The good enough quality level is in fact another reason why AI is a perfect fit for generating product information. Often, you don’t require texts of the highest quality for your product descriptions. It needs to be accurate and grammatically correct of course – but not top-notch.

I’ve spoken to businesses who claim they probably will get better quality and consistency when an AI tool generates the product descriptions because the option was to have a large number of freelancers filling out product data fields for products they were not experts on and struggled to keep a consistent tone of voice.

Which organizations can make use of AI for PIM?

I think any organization could make use of AI in their PIM workflow, but probably in a few different ways. Large international organizations are the ones that will gain the most short term. These handle huge volumes of product data from lots of different sources with large variations in format and quality. Thanks to AI, these businesses can go from poor (or missing) product data to a pretty good baseline quickly.
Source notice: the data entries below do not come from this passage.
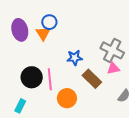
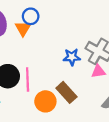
blue star: (75, 58) -> (72, 57), moved
brown rectangle: (92, 79) -> (66, 92), moved

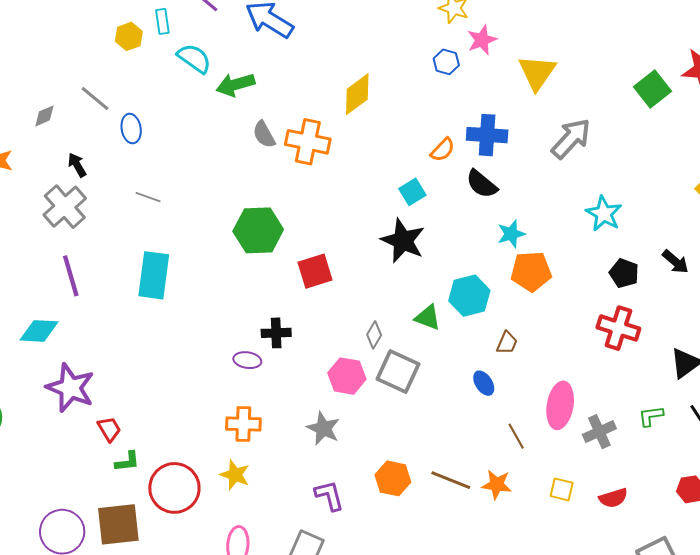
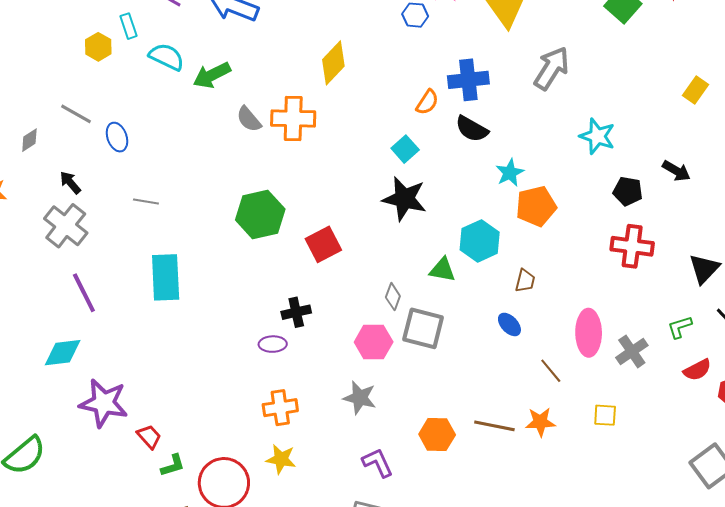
red semicircle: (613, 498) -> (697, 370), moved

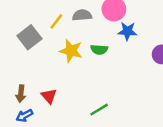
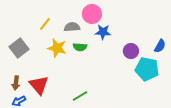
gray semicircle: (82, 15) -> (72, 27), moved
gray square: (29, 37) -> (19, 48), moved
red triangle: (49, 96) -> (39, 85), size x1.5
Plus, businesses who want to localize their offering should use AI translation tools. Here, AI truly outperforms the previous online translation tools because it understands the context, nuances and learns how to interpret text from large datasets. This way, companies can avoid the embarrassing ‘lost in translation’ product descriptions that we’ve all seen hilarious examples of in the past.

What other use cases do you see for AI and PIM, beyond generating text?

Well, the sky is the limit…! I see AI as a solution looking for a problem to solve. That means we’ll discover a lot of new use cases in the future. And many of these are already possible today.

One example is the usage of AI plugins. These extend a chatbot’s capability by connecting it to specific data sources you control. Here at Bluestone PIM we’ve given ChatGPT access to our entire documentation. Our goal is that businesses can use the AI chatbot tool to create integration scripts and quickly find answers without searching through hundreds of pages of technical documentation. In addition, because our solution is headless build on MACH architecture our customers could use ChatGPT as an interface layer on top of the PIM solution. This way, AI can help both analyze product data quality and take action to update the PIM when discrepancies are identified.

What are the risks of using AI to create your product data?

Depending on your industry, you need to identify which product data you can let AI run and where you need humans to verify data accuracy. For example, if you work with food, you know you need to get information about allergens correct, so I wouldn’t let AI touch that at all. The same goes for industries with lots of legal requirements on product data. In those cases, you shouldn’t rely solely on AI but make sure you have processes in place to ensure correct information for those business-critical data points.

On a high level, I think that many companies will establish their own AI strategy and a dedicated AI team within their organization. Not only to manage all the AI tools available but to develop their own AI that they can train, control, and use to represent the company. One of the core tasks for this function will most likely be to set the boundaries for where and when using AI is acceptable.